Task directions
Pull every line with "Opcode" from the data below and copy it.

● ● ●

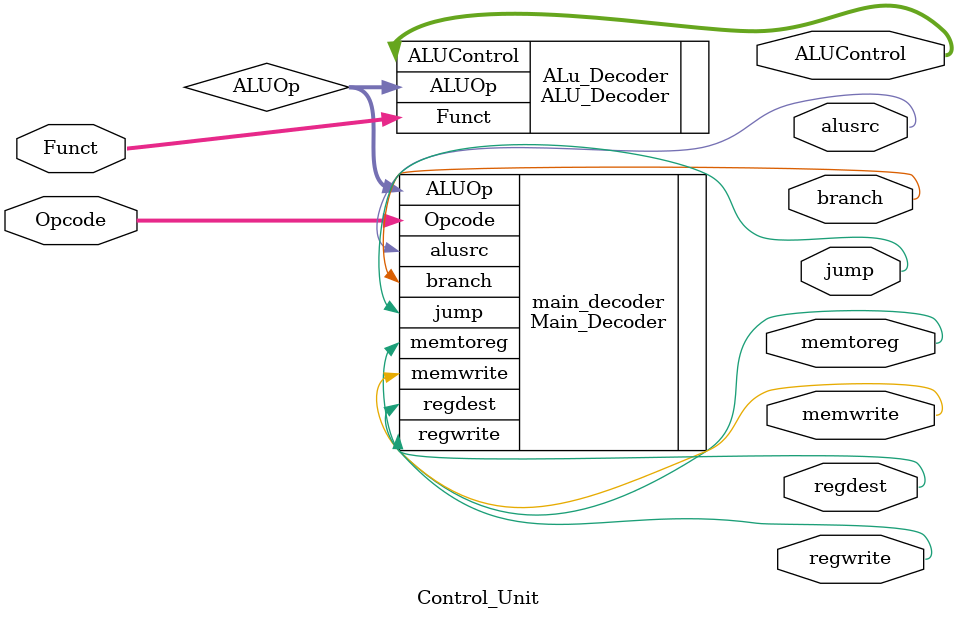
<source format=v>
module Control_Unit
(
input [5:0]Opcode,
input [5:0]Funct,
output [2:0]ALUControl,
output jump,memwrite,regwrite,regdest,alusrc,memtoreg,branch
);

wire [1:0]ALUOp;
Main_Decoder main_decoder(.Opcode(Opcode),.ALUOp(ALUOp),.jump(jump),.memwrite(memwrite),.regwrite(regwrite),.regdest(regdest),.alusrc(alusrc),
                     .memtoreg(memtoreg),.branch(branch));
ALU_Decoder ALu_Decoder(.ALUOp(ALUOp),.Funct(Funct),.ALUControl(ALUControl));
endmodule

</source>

● ● ●

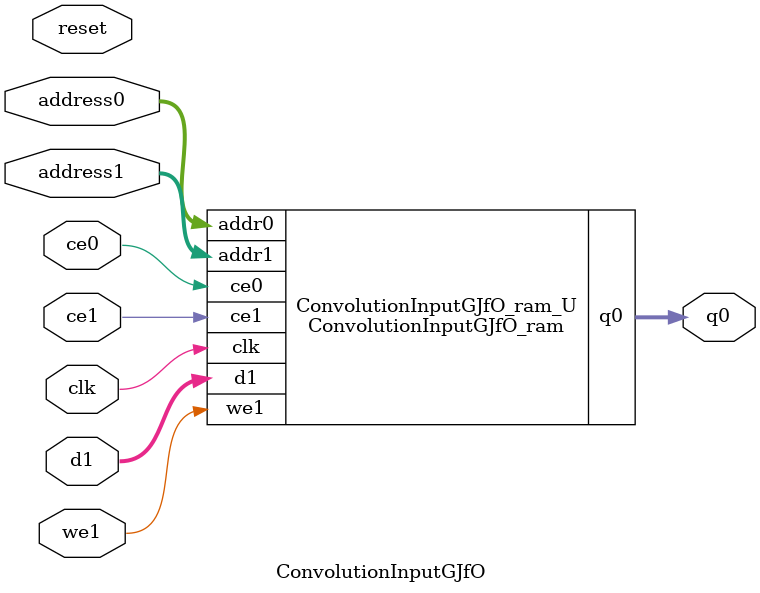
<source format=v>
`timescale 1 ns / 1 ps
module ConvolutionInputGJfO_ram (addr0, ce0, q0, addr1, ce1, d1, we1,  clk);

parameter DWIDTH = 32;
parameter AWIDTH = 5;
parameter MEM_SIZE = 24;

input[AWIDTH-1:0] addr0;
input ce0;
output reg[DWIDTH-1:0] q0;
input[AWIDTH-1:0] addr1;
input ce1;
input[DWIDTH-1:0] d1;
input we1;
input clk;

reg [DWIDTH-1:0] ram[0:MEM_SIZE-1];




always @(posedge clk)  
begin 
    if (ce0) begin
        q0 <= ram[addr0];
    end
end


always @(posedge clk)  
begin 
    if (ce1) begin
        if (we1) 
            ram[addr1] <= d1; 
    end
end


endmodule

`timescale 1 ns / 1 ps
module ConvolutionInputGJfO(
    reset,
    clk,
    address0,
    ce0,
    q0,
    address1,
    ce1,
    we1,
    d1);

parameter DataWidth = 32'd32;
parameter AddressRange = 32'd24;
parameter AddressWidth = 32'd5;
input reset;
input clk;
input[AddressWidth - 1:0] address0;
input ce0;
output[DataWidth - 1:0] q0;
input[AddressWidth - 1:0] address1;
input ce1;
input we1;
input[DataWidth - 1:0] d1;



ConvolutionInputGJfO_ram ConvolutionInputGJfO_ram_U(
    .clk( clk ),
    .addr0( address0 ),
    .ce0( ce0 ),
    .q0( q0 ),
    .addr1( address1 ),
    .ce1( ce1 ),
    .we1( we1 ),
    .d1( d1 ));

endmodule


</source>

● ● ●

Exercise response
input [5:0]Opcode,
Main_Decoder main_decoder(.Opcode(Opcode),.ALUOp(ALUOp),.jump(jump),.memwrite(memwrite),.regwrite(regwrite),.regdest(regdest),.alusrc(alusrc),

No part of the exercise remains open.